The new opinion, the officials said, for the first time provided explicit authorization to barrage terror suspects with a combination of painful physical and psychological tactics, including head-slapping, simulated drowning and frigid temperatures.

Mr. Gonzales approved the legal memorandum on “combined effects” over the objections of James B. Comey, the deputy attorney general, who was leaving his job after bruising clashes with the White House. Disagreeing with what he viewed as the opinion’s overreaching legal reasoning, Mr. Comey told colleagues at the department that they would all be “ashamed” when the world eventually learned of it.

Justice Department lawyers provided opinions on questions such as this:

“These approved techniques, say, withholding food, and 50-degree temperature — can they be combined?” Or “Do I have to do the less extreme before the more extreme?”
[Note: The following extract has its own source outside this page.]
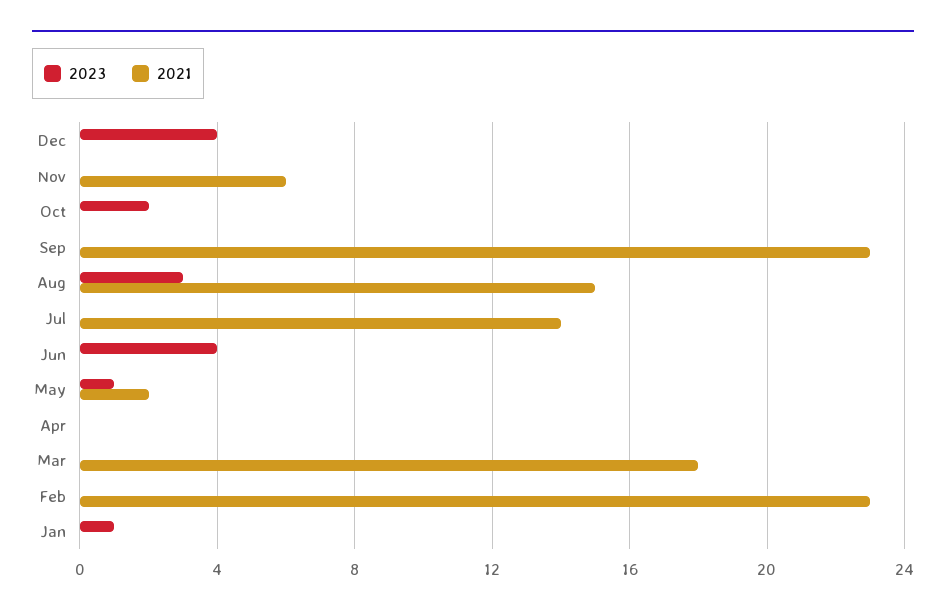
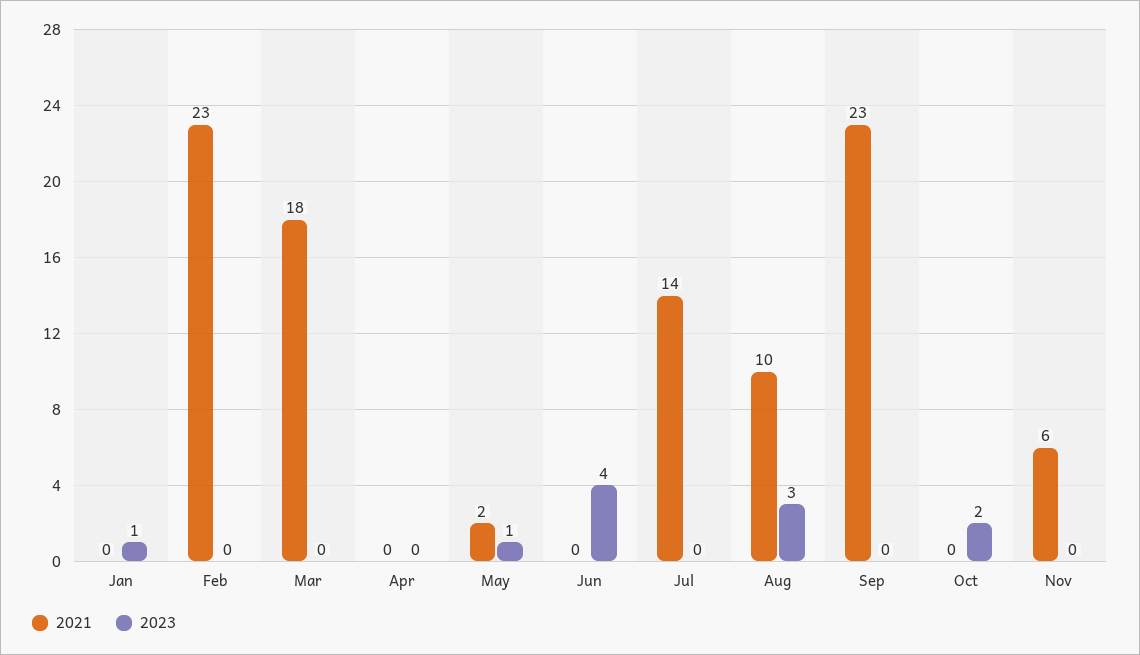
2023, Dec: 4 -> none
2021, Dec: 0 -> none
2021, Aug: 15 -> 10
Apparently, they did not typically "opine" in the direction of caution, restraint or compliance with applicable treaties to which the United States is a signatory.

The result: Abu Ghraib. Guantanamo. Rendition. Secret prisons. "Severe" interrogation methods, indeed.

Mr. Cormey had it right - they will be ashamed.

It's time that State bar committees and regulatory bodies begin to take a look at these lawyers' conduct.